As I’m trying to rest and not look at my house that needs cleaning I receive a text from a young woman I had talked to about a week ago about possibly cleaning for me. Since I’d not heard back from her, I had assumed (dangerous thing to do) that she didn’t have time in her schedule. There was her text right in front of me, an answer to prayer “I can clean for you!” Provision rather than any condemnation from my Heavenly Father.
My sweet husband encouraging me to rest and enjoy my day. Continually checking back with me for anything I may need. Even offering to shoulder by himself some “grown-up decisions” as he calls them that we need to make as a couple if I’m not up to it. Again, no condemnation, just love.
As I walked into church this morning the woman that greeted me hugged me and said “you need more joy” however as her comment went through my measuring-stick filter all I heard was “I’ve let you down too, I’m not joyful enough”. Where really, with the benefit of hindsight, she was right I do need more joy – who doesn’t??
But what caught my attention the most was the teaching. It was no coincidence this woman was teaching this message today. As I listened almost everything she was sharing matched up with how God has revealed Himself to me and what I’ve been sharing on this blog.
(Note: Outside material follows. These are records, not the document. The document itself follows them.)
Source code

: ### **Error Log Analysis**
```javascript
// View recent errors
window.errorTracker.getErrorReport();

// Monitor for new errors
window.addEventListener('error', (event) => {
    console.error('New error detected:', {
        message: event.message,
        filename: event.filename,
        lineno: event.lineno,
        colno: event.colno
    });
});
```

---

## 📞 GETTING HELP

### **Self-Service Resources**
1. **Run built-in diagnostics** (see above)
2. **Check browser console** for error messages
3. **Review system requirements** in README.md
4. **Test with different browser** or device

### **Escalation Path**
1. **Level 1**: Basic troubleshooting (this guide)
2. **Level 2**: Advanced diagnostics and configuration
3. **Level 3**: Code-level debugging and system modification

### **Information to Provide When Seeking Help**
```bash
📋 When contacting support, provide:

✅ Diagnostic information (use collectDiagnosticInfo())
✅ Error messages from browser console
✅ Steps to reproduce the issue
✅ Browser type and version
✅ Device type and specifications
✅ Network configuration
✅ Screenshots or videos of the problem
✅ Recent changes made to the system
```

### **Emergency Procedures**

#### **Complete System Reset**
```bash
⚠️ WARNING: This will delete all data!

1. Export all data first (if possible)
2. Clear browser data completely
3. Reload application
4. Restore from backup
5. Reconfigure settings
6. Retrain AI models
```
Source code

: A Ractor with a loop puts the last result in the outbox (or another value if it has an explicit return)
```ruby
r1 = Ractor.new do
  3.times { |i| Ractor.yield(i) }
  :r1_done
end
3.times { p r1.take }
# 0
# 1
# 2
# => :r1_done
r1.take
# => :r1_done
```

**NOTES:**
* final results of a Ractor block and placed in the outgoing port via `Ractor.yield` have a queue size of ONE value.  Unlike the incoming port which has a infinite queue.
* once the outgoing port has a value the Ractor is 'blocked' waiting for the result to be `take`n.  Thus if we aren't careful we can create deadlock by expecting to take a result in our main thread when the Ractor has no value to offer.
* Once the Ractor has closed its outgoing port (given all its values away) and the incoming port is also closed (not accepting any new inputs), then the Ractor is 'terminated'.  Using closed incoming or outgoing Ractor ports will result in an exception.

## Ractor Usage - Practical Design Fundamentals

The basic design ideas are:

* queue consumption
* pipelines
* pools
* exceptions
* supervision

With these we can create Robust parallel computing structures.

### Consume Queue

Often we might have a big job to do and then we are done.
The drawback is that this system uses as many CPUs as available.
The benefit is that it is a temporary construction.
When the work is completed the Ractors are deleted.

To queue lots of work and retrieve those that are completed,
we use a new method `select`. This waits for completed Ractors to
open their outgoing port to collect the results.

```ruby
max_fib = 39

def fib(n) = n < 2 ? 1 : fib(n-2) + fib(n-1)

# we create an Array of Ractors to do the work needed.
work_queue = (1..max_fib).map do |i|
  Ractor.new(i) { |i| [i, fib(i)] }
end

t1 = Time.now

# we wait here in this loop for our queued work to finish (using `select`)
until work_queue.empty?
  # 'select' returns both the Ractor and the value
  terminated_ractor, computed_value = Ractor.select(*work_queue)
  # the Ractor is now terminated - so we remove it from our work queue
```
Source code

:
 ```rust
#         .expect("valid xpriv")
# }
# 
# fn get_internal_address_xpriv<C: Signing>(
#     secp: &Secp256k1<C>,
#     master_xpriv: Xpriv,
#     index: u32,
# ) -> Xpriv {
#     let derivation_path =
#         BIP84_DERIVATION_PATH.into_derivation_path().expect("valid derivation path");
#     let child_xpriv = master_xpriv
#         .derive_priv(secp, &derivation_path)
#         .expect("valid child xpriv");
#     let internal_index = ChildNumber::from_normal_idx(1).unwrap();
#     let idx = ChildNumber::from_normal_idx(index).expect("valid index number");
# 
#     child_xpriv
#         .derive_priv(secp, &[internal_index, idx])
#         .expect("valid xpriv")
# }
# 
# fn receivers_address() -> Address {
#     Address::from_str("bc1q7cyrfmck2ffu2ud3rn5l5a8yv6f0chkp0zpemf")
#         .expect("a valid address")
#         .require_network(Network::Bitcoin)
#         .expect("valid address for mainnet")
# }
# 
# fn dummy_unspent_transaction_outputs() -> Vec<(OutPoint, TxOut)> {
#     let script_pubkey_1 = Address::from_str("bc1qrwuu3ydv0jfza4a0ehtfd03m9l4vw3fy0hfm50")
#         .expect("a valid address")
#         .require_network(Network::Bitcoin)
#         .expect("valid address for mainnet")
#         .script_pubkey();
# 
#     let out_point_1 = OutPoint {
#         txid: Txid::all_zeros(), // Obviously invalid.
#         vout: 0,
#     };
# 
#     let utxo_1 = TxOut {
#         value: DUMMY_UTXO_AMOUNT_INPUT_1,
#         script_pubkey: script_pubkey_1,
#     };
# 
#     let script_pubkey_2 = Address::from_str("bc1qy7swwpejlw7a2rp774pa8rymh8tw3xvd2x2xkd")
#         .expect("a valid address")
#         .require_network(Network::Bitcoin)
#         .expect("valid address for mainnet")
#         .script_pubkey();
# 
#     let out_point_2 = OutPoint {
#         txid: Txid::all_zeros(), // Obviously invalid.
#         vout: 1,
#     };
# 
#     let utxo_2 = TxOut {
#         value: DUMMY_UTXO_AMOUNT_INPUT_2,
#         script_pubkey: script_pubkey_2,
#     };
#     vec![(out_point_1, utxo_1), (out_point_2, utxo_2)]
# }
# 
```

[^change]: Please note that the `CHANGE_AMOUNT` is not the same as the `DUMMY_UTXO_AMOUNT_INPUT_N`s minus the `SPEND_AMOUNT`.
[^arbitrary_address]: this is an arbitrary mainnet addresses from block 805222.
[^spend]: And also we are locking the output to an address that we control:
That it is really hard to trust God when You have God’s nature confused with the authority figures you have experienced in this world; that there is nothing in our hearts that surprises God even though it may surprise us; that He really is who He says He is “Merciful, Gracious, Slow to Anger, Abounding in Loving Kindness and Truth” (Exodus 34:6); and, sometimes we get it right; sometimes we don’t.
The light started to dawn … confirmation that what I’m sharing really is true … God is revealing to her the same things He is revealing to me … I am not a fraud … sometimes I get it right; sometimes I don’t. Just because I’m blogging about unconditional hope, doesn’t mean my heart doesn’t get to be real when I’m worn out and it is hard to hope.
Flawed yet fully loved not because of anything I have or have not done, but because of who Jesus is and what Jesus has done. The pressure is off. I can rest. Care to join me?
Come to Me, all you who labor and are heavy-laden and overburdened, and I will cause you to rest. I will ease and relieve and refresh your souls.
Matthew 11:28 (Amplified)
Yup, I’m trading in my measuring stick for God’s love. Pretty good trade don’t you think?